Mendengarkan secara aktif dan tepat adalah amat penting
selama wawancara berlangsung, lebih-lebih pada saat permulaan ketika konselor
biasanya mengambil bagian secara verbal kurang aktif. Konselor berusaha secara
benar-benar tepat penyesuaian dirinya dengan diri orang lain, memusatkan diri
pada orang lain, dan menjadikan pesan-pesan yang datang dari oarng lain itu
sebagai suatu yang amat penting.
5.
Teknik Mengarahkan
Pemberian pengarahan mengubah tekad hubungan konseling dan psikoterapi. Di
sini konselor lebih berinisiatif dari pada klien. Dengan memberikan pengarahan,
konselor merasa lebih terpanggil untuk diskusi dari pada klien, dan secara
tidak langsung konselor mengetahui apa yang harus dilakukan. Pemberian
pengarahan hanya dilakukan bila mana konselor benar-nenar telah memahami
keadaan dan kebutuyhan klien. Nilai dari upaya pemberian pengarahan tidaklah
diragukan ; namun konselor harus menentukan kapan cara ini tepat dilakukan, dan
cara mana yang sebaiknya dipakai.
Ada akibat-akibat (yang kurang
mengenakkan) tertentu yang berkaitan menggunakan pengarahan. Kebanyakan para
pemberi bantuan telah cukup mengenal keterampilan ini sebelumnya. Oleh karena
itu, terdapat kecendrungan untuk menggunakannya secara berlebih-lebihan atau
cepat-cepat menggunakan cara ini dalam setiap suasana konseling dan psikoterapi
yang sulit.

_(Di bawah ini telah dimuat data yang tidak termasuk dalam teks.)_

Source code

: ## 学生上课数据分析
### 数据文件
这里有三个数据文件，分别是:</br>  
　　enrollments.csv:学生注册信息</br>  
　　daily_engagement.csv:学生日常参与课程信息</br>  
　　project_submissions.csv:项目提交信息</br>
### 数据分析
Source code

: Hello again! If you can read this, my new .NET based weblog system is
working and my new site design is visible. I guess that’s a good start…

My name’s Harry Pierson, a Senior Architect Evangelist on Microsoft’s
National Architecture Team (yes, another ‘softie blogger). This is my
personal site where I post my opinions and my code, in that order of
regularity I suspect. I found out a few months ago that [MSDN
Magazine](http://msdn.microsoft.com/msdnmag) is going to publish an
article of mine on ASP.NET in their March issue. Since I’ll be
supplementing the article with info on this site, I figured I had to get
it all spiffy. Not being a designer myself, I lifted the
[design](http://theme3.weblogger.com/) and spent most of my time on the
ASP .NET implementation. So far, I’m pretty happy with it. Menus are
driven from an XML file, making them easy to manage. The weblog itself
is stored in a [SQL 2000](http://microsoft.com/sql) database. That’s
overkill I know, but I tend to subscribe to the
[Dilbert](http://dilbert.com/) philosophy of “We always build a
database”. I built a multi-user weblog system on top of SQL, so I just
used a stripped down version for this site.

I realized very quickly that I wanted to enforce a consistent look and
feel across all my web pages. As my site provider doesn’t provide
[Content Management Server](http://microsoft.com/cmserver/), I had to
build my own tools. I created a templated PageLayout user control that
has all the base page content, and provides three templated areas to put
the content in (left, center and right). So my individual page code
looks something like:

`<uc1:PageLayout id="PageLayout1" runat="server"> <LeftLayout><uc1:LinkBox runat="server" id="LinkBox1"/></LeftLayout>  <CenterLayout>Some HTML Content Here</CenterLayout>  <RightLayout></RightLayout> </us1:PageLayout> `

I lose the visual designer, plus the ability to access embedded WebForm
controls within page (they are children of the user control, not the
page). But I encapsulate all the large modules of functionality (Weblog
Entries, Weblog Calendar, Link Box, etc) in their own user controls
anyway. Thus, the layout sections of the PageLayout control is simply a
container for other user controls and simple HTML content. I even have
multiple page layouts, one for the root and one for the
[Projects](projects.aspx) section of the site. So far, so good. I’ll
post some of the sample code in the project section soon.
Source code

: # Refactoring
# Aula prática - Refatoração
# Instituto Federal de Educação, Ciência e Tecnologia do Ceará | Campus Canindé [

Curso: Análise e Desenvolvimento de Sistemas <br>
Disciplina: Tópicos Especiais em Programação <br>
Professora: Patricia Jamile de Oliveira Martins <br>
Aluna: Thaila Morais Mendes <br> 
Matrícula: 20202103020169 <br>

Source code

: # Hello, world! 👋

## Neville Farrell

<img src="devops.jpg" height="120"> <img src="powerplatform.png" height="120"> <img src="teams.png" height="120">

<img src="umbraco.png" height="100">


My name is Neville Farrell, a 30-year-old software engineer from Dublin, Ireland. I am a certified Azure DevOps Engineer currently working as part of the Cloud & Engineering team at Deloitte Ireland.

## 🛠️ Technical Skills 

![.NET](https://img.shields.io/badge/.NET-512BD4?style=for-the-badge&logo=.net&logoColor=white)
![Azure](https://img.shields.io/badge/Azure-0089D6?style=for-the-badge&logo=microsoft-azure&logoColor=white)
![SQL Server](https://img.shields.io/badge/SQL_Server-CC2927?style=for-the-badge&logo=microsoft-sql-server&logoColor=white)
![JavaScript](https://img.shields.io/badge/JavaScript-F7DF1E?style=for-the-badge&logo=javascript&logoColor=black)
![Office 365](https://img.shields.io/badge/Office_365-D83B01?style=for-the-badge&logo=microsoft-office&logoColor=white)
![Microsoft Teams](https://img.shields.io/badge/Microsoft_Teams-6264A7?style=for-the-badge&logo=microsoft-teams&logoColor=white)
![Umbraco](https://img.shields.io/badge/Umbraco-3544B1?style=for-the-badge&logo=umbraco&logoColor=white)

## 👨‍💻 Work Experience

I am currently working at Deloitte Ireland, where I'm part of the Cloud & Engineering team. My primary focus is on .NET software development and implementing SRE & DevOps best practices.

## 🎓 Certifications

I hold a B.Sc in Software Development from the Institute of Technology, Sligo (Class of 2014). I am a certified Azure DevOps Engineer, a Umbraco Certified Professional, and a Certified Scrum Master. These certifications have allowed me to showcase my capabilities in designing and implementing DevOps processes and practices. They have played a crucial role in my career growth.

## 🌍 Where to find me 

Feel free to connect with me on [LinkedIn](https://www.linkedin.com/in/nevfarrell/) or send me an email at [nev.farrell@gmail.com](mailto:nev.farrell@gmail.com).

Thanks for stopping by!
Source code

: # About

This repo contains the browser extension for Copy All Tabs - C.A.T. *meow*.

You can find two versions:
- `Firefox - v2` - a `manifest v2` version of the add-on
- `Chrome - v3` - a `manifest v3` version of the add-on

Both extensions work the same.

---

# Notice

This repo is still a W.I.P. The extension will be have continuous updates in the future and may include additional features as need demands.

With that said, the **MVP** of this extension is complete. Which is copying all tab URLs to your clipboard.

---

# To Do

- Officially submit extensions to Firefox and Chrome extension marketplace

Penggunaan pengarahan yang terlalu cepat atau terlalu sering terhadap
klien yang enggan malhan dapat mengakibatkan timbulnya suasana risi(tidak
tenang) aau menjngkelkan pada diri klien dan penyuluh tampak kurang peka
terhadap suasana kejiwaan klien.
6.
Teknik mengakhiri proses konseling
Ketrampilan mengakhiri wawancara konselng merupakan
teknik hubungan dalam proses konseling. Mengakhiri wawancara, dapat dilkukan
dengan cara:
a.
Mengatakan bahwa waktu sudah habis
b.
Merangkum isi pembicaraan
Merangkum
adalah proses menyatukan semua yang dikomunikasikan selama proses konseling
dengan menggunakan kata-kata yang mudah dimengerti oleh klien.
c.
Menunjukan pada pertemuan yang akan
datang dengan menanyakan “apa yang akan anda lakukan?”.
d.
Membuat catatan singkat.
Membuat
catatan merupakan usaha sederhana tetapi sangat penting karena kegiatan ini
mempunyai andil yang sangat besar dalam rencana pengubahan tingkah laku yang
perlu dirubah.
e.
Memberikan tugas-tugas tertentu
f.
Mendoakan klien semoga tetap bahagia
g.
Berdiri
h.
Perpisahan dengan berjabatan tangan.
B.
Pertanyaan terbuka
Pertanyaan terbuka merupakan respon konselor dalam kalimat tanya
yang yang menuntut klien memberikan penjelasan yang panjang dan
banyak..Pertanyaan terbuka dapat membantu konselor dalam penggalian masalah dan
penjelajahan masalah. Melalui pertanyaan terbuka konselor bisa mendapatkan
informasi yang dibutuhkan dalam pemecahan masalah, sehingga konselor dapat
membimbing klien kea rah yang lebih tepat. Selama proses konseling hendaknya
konselor selalu menggunakan pertanyaan terbuka dan menghindari pertanyaan
tertutup. Pertanyaan tertutup digunakan hanya dalam kondisi yang betul-betul
diperlukan.
Pertanyaan terbuka mengajak klien
untuk meneruskan pertanyaannya dengan memberikan lebih banyak uraiannya
mengenal hal yang telah di kemukakanya. Misalnya terhadap uraian yang telah di
berikan oleh seorang ibu yang putus asa karena ulah anaknya yang kecanduan
narkoba, konselor bertanya :
“Bagaimana perasaan ibu ketika
melihat dia benar-benar kecanduan obat
terlarang itu?”
Pertanyaan terbuka seperti itu
penting, terutama pada tahap awal wawancara. Pertanyan-pertanyaan terbuka
lainya dapat di lakukan dengan mengunakan kata Tanya: apa, kapan, dan bagaimana. Pertanyaan terbuka seperti itu akan
menghasilkan jawaban yang dapat di
jadikan arah atau informasi yang berguna
untuk mengadakan tindak lanjut, dan juga memungkinkan suasana percakapan dapat
berlangsung dangan baik. Hal ini juga menunjukan pada klien bahwa ia bebas untuk mengemukakan
isi pembicaraan sesuai apa yang di inginkan.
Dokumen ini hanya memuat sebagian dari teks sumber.